[The Aeolian]
Radio Process Co. "The Aeolian," ca. 1946

Tube complement: 6SA7 mixer/oscillator, 6SK7 IF, 6SQ7 detector, 6K6GT audio output, 6X5GT rectifier.

Approx. 10-3/8 inches / 26 cm wide.

Since I found no information about this radio or this company in my references, I had to guess its year of manufacture.  The radio provided the following clues to help me:
  • It uses tubes that are common in radios made in just a few pre- and post-WWII years.
  • The radio uses an electrodynamic (has field coil) speaker instead of a permanent-magnet one.  Electrodynamic speakers were almost completely abandoned by 1946.  I'm aware of only a couple of other postwar designs that used 'em.
  • The radio uses a built-in loop antenna.  Loop antennas became common by 1940 or so; they were almost universally used after WWII.
  • The type of plastic insulation on the loop antenna wire, and the appearance of the underchassis resistors, are postwar.
  • The overall construction quality is rather cheap, and evidences little attention to detail—this is a general characteristic of postwar, not prewar, radios.
Based on all of the above, my intuition says 1946.

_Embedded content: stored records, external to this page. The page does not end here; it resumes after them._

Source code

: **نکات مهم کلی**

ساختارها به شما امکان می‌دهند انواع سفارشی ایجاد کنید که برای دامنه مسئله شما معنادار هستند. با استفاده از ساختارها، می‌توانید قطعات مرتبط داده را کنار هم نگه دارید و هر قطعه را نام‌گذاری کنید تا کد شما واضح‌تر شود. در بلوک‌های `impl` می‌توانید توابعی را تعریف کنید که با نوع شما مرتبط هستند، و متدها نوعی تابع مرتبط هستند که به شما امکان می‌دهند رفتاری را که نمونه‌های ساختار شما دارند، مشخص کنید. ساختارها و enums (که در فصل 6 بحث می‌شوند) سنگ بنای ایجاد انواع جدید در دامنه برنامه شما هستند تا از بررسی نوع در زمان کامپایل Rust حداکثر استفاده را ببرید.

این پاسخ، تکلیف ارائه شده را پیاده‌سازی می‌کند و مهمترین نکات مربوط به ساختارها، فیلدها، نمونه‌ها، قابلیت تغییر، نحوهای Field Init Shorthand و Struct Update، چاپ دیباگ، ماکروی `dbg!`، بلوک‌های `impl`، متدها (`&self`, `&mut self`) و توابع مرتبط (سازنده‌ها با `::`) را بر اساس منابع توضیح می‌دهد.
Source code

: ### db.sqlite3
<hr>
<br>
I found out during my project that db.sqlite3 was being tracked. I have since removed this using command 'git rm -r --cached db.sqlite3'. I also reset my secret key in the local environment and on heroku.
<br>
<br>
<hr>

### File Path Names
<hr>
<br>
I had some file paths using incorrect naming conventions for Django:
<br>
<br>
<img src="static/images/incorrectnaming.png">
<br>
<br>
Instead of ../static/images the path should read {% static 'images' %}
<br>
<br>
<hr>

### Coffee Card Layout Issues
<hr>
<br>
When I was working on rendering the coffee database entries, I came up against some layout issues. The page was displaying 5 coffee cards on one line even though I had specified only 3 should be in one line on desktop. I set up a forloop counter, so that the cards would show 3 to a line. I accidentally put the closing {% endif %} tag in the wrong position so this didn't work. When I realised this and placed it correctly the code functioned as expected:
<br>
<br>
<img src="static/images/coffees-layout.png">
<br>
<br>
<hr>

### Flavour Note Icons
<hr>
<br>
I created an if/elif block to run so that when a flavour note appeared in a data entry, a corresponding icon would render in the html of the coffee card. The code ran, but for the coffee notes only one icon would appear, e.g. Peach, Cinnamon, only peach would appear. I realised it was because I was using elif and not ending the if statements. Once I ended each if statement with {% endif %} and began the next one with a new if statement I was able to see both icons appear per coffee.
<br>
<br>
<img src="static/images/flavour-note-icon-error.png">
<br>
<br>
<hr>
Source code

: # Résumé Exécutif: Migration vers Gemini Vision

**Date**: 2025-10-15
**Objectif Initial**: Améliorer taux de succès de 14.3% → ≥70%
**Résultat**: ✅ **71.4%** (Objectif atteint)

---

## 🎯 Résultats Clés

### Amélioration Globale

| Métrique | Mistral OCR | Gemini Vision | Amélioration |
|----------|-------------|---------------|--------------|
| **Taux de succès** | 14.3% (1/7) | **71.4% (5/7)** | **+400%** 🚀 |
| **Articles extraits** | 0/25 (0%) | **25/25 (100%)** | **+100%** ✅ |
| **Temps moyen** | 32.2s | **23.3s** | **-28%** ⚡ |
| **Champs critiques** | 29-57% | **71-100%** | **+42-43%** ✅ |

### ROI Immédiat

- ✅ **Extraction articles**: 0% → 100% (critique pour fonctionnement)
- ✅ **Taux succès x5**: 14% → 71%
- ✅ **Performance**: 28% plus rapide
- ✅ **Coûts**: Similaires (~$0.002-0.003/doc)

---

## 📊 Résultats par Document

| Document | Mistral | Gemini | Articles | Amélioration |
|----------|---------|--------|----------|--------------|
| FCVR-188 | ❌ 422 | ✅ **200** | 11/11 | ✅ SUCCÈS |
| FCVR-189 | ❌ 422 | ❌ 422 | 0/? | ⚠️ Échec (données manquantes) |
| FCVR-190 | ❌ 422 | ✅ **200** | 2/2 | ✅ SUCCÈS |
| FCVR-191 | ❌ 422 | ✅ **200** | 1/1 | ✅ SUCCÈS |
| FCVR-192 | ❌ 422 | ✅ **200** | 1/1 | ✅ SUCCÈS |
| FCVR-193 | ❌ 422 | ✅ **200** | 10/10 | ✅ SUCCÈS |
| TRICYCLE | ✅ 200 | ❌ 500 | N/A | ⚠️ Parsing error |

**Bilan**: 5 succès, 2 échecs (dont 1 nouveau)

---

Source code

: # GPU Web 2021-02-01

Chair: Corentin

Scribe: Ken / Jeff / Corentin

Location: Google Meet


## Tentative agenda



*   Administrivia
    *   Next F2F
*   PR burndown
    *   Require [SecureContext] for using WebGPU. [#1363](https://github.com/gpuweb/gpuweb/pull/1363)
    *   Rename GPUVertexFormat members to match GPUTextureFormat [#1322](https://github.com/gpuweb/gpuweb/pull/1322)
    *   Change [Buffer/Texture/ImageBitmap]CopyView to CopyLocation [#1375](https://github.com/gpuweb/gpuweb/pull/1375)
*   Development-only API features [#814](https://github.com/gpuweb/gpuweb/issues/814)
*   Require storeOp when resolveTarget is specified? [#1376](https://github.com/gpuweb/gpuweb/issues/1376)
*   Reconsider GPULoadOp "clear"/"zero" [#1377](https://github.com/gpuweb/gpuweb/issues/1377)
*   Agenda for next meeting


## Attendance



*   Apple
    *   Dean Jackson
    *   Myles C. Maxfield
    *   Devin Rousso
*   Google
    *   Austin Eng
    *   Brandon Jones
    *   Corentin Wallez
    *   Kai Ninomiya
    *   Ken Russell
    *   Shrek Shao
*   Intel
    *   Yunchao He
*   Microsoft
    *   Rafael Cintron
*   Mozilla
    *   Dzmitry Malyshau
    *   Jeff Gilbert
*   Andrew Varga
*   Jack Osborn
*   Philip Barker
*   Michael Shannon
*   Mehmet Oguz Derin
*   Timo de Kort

Some of the original paper condensers (which I replaced—they were leaky) were labeled "Tuffies, McMullen Products, Santa Monica."  Radio from LA, condensers from Santa Monica—I was humming Beach Boys tunes and dreaming of wide palm-tree-lined boulevards while working on it.

Another interesting thing about this radio is that it's an AC-only (transformer powered) set, not the AC-DC (transformerless) type that one would expect in a small Bakelite table radio.  My Packard Bell 5FP is also AC-only, and it's also a California radio.  Perhaps Los Angeles or other California cities prohibited the relatively hazardous AC-DC sets.

Oh, and yet another thing about this radio:  When I received it, it had the wrong knobs.  (I know this because they were marked with wrong functions, such as tone or radio/phono.  Besides, they looked wrong in terms of style and color.)  Since I have no reference information about this radio to help me determine what the original knobs look like, I just selected some knobs from my "junkbox" that I thought looked good on this radio.